:: Task material ::

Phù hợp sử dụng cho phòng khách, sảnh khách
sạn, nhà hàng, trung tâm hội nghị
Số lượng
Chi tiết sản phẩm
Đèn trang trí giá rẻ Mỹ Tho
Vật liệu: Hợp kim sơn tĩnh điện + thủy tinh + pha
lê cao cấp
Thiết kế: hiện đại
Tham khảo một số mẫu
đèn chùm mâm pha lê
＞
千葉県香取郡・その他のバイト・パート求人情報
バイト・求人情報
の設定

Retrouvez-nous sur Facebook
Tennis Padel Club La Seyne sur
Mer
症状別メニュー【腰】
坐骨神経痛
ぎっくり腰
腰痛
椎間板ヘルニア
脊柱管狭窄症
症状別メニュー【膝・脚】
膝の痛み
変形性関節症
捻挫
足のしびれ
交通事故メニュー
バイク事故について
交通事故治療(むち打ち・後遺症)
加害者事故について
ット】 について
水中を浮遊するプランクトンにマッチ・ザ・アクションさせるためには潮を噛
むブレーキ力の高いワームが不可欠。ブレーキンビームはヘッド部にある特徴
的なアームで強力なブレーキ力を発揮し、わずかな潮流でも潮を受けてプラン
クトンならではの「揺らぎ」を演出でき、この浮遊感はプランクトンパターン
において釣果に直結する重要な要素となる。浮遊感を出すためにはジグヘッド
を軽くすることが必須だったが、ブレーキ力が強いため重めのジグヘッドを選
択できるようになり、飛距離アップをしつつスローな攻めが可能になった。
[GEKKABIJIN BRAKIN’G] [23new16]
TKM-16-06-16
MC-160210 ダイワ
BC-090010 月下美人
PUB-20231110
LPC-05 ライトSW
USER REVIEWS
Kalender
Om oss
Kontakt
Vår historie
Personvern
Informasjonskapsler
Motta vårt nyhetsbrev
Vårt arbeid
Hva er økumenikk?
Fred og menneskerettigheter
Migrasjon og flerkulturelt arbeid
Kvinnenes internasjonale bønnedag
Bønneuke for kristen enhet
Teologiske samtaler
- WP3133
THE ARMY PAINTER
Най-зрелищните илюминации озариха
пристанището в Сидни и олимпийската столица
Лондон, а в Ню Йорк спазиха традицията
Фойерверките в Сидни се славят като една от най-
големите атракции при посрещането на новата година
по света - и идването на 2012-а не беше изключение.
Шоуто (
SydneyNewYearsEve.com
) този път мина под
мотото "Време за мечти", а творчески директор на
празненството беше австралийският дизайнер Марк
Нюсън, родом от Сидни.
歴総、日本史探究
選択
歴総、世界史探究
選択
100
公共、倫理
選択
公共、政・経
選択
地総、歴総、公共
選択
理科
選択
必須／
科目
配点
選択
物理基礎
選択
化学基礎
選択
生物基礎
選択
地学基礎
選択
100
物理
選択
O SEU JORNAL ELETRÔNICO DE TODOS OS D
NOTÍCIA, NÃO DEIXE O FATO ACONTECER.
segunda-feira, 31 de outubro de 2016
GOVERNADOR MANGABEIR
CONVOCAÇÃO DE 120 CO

:::

### About this task
Lines holding "беше" in the material above are to be reported.

### The answer
по света - и идването на 2012-а не беше изключение.
празненството беше австралийският дизайнер Марк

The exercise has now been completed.